Integrating Heterogeneous Information in Randomized Experiments: A Unified Calibration Framework

In modern randomized experiments, large-scale data collection increasingly yields rich baseline covariates and auxiliary information from multiple sources. Such information offers opportunities for more precise treatment effect estimation, but it also raises the challenge of integrating heterogeneous information coherently without compromising validity. Covariate-adaptive randomization (CAR) is widely used to improve covariate balance at the design stage, but it typically balances only a small set of covariates used to form strata, making covariate adjustment at the analysis stage essential for more efficient estimation of treatment effects. Beyond standard covariate adjustment, it is often desirable to incorporate auxiliary information, including cross-stratum information, predictions from various machine learning models, and external data from historical trials or real-world sources. While this auxiliary information is widely available, existing covariate adjustment methods under CAR primarily exploit within-stratum covariates and do not provide a coherent mechanism for integrating it. We propose a unified calibration framework that integrates such information through an information proxy vector and calibration weights defined by a convex optimization problem. The resulting estimator recovers many recent covariate adjustment procedures as special cases while providing a systematic mechanism for both internal and external information borrowing within a single framework. We establish large-sample validity and a no-harm efficiency guarantee, showing that incorporating additional information sources cannot increase asymptotic variance, and we extend the theory to settings in which both the number of strata and the number of information sources grow with the sample size.

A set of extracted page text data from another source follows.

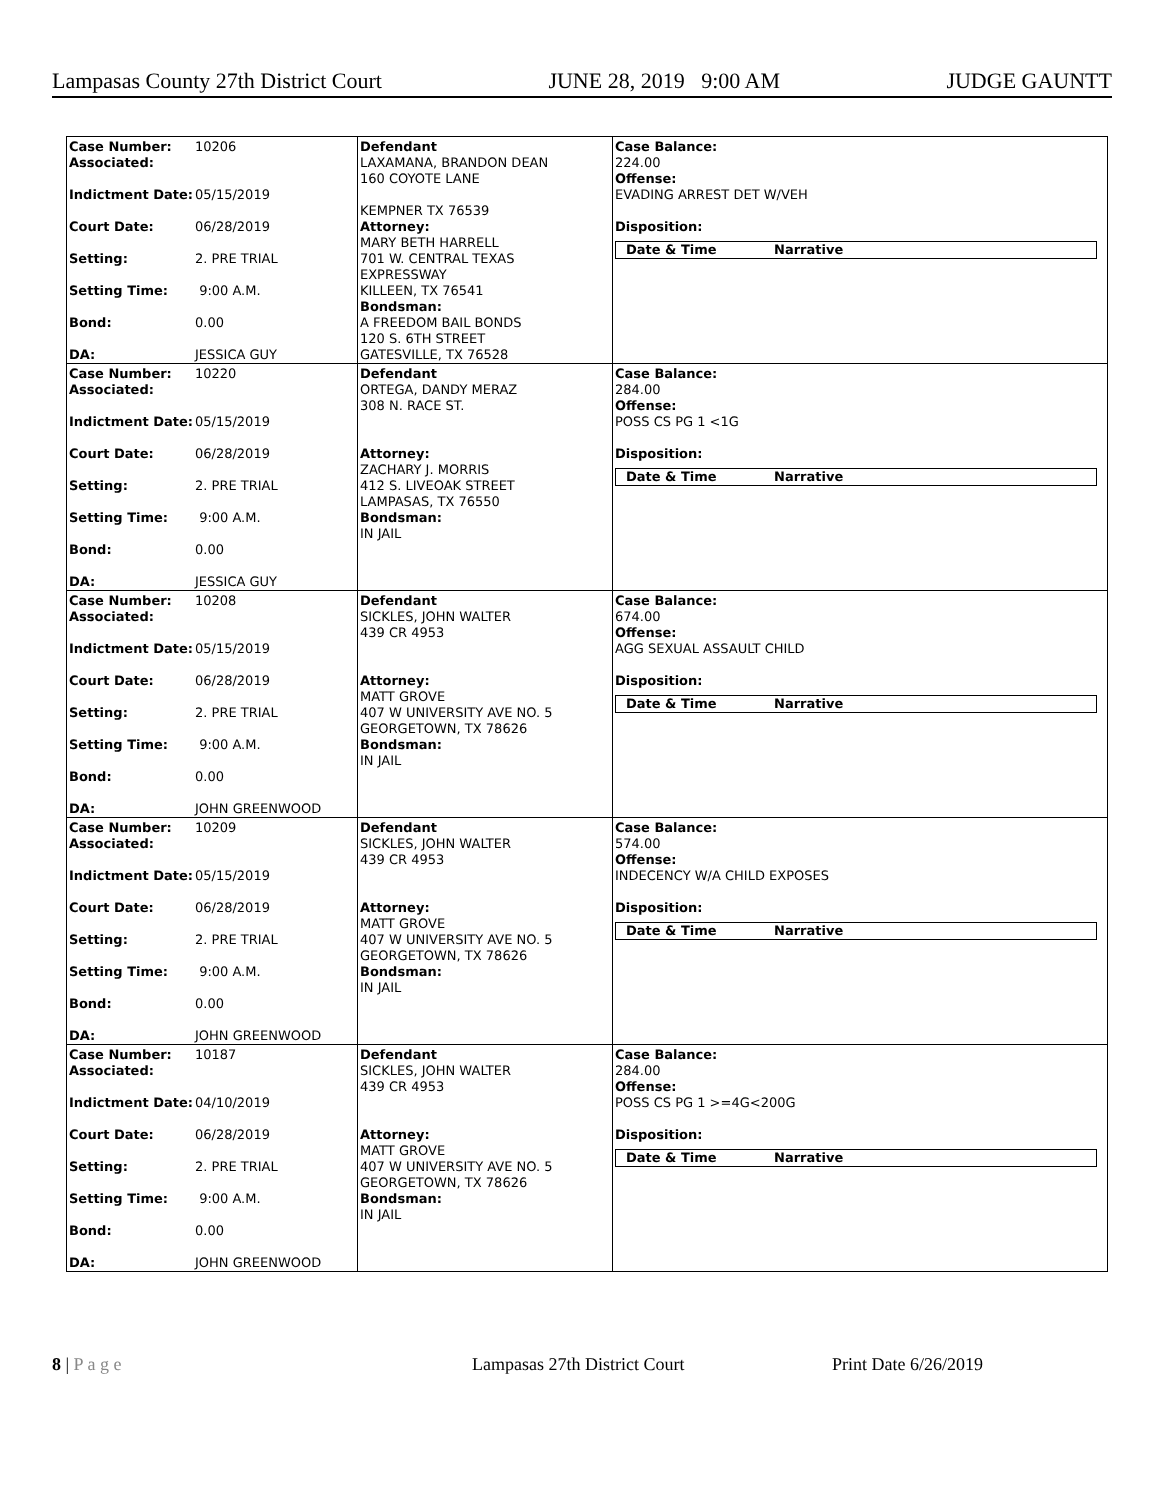Lampasas County 27th District Court JUNE 28, 2019 9:00 AM JUDGE GAUNTT
| Case Number: 10206 Associated: Indictment Date: 05/15/2019 Court Date: 06/28/2019 Setting: 2. PRE TRIAL Setting Time: 9:00 A.M. Bond: 0.00 DA: JESSICA GUY | Defendant LAXAMANA, BRANDON DEAN 160 COYOTE LANE KEMPNER TX 76539 Attorney: MARY BETH HARRELL 701 W. CENTRAL TEXAS EXPRESSWAY KILLEEN, TX 76541 Bondsman: A FREEDOM BAIL BONDS 120 S. 6TH STREET GATESVILLE, TX 76528 | Case Balance: 224.00 Offense: EVADING ARREST DET W/VEH Disposition: Date & Time Narrative |
| Case Number: 10220 Associated: Indictment Date: 05/15/2019 Court Date: 06/28/2019 Setting: 2. PRE TRIAL Setting Time: 9:00 A.M. Bond: 0.00 DA: JESSICA GUY | Defendant ORTEGA, DANDY MERAZ 308 N. RACE ST. Attorney: ZACHARY J. MORRIS 412 S. LIVEOAK STREET LAMPASAS, TX 76550 Bondsman: IN JAIL | Case Balance: 284.00 Offense: POSS CS PG 1 <1G Disposition: Date & Time Narrative |
| Case Number: 10208 Associated: Indictment Date: 05/15/2019 Court Date: 06/28/2019 Setting: 2. PRE TRIAL Setting Time: 9:00 A.M. Bond: 0.00 DA: JOHN GREENWOOD | Defendant SICKLES, JOHN WALTER 439 CR 4953 Attorney: MATT GROVE 407 W UNIVERSITY AVE NO. 5 GEORGETOWN, TX 78626 Bondsman: IN JAIL | Case Balance: 674.00 Offense: AGG SEXUAL ASSAULT CHILD Disposition: Date & Time Narrative |
| Case Number: 10209 Associated: Indictment Date: 05/15/2019 Court Date: 06/28/2019 Setting: 2. PRE TRIAL Setting Time: 9:00 A.M. Bond: 0.00 DA: JOHN GREENWOOD | Defendant SICKLES, JOHN WALTER 439 CR 4953 Attorney: MATT GROVE 407 W UNIVERSITY AVE NO. 5 GEORGETOWN, TX 78626 Bondsman: IN JAIL | Case Balance: 574.00 Offense: INDECENCY W/A CHILD EXPOSES Disposition: Date & Time Narrative |
| Case Number: 10187 Associated: Indictment Date: 04/10/2019 Court Date: 06/28/2019 Setting: 2. PRE TRIAL Setting Time: 9:00 A.M. Bond: 0.00 DA: JOHN GREENWOOD | Defendant SICKLES, JOHN WALTER 439 CR 4953 Attorney: MATT GROVE 407 W UNIVERSITY AVE NO. 5 GEORGETOWN, TX 78626 Bondsman: IN JAIL | Case Balance: 284.00 Offense: POSS CS PG 1 >=4G<200G Disposition: Date & Time Narrative |
8 | P a g e Lampasas 27th District Court Print Date 6/26/2019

翻译：在现代随机实验中，大规模数据收集日益产生丰富的基线协变量和来自多源的辅助信息。此类信息为更精确的估计处理效应提供了机会，但也带来了在不损害有效性的前提下连贯整合异质信息的挑战。协变量自适应随机化（CAR）在设计阶段被广泛用于改善协变量平衡，但其通常仅平衡用于形成层的一小部分协变量，这使得在分析阶段进行协变量调整对于更高效地估计处理效应至关重要。除了标准的协变量调整外，通常还需要纳入辅助信息，包括跨层信息、来自各种机器学习模型的预测，以及来自历史试验或真实世界数据源的外部数据。尽管这类辅助信息广泛可得，但现有CAR下的协变量调整方法主要利用层内协变量，并未提供整合此类信息的连贯机制。我们提出了一个统一的校准框架，该框架通过信息代理向量和由凸优化问题定义的校准权重来整合此类信息。所得估计量将许多近期协变量调整程序恢复为特例，同时在一个统一框架内为内部和外部信息借用提供了系统化机制。我们建立了大样本有效性及"无损害"效率保证，证明纳入额外信息源不会增加渐近方差，并将理论扩展到层数和信息源数量均随样本量增长的场景。